EXERCISE DIRECTIONS =
Output the stretch of records from the line containing "Considering (575,133,627,252): person" through the end of the records as a two-column CSV with columns input and output. Each row should hold one record's text and its answer, each in a single quoted field with line breaks replaced by spaces.

--- MATERIAL FOR THIS EXERCISE Enclosed Below ---

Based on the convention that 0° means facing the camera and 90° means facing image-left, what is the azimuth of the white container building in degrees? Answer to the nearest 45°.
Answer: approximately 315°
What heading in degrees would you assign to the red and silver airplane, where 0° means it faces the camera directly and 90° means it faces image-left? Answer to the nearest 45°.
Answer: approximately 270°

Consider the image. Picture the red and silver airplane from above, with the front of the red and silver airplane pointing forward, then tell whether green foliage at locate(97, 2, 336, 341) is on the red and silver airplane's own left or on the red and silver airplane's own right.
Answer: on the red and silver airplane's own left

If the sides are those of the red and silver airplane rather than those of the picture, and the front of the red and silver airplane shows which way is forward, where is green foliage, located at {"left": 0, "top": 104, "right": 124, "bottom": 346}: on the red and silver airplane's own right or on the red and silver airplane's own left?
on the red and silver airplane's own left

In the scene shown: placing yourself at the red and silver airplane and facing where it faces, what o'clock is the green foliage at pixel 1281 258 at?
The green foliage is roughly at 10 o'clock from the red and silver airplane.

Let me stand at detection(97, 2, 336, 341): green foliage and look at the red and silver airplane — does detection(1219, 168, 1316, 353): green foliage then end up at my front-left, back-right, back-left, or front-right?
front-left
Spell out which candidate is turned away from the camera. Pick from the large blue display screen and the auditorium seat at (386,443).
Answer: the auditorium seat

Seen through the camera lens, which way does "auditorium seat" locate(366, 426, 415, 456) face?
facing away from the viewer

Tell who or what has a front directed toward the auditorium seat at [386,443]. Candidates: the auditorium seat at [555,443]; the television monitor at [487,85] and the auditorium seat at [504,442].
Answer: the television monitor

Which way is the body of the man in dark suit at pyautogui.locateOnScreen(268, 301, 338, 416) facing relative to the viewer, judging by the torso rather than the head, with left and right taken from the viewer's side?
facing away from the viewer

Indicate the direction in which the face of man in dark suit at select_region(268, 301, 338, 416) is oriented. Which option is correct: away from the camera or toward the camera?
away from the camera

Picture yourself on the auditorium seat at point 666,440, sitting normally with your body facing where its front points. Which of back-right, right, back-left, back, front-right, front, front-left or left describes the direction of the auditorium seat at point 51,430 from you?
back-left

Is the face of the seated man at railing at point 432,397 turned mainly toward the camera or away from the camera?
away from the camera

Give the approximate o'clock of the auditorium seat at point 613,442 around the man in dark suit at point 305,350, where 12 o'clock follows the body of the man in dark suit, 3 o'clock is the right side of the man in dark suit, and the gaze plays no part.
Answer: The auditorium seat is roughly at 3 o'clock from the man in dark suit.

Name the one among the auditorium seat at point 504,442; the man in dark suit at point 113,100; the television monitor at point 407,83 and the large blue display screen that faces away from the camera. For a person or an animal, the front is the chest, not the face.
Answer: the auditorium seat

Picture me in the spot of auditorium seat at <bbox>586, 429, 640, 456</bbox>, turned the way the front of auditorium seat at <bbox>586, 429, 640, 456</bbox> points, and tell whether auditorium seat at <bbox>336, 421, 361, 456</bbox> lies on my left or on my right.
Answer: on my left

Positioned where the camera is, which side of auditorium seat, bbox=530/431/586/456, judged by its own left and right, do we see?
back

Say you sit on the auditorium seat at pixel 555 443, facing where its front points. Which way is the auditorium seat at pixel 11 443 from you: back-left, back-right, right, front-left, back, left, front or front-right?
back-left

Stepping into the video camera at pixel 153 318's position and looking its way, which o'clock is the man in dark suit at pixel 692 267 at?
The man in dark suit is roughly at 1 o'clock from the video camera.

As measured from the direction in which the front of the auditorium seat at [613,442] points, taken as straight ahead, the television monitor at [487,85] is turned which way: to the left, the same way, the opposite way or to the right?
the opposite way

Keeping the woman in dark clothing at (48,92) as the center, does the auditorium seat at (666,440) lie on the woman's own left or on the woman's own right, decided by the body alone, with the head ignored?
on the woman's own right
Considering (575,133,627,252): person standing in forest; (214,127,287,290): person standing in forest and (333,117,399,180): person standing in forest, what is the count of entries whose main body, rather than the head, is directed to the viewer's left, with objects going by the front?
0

--- End of Enclosed MATERIAL FOR THIS EXERCISE ---

RESPONSE TO THIS TASK =
input,output
"Considering (575,133,627,252): person standing in forest; (214,127,287,290): person standing in forest and (333,117,399,180): person standing in forest, what is the count of entries whose main body, rather than the head, is directed to the viewer's left, with objects going by the front?","0"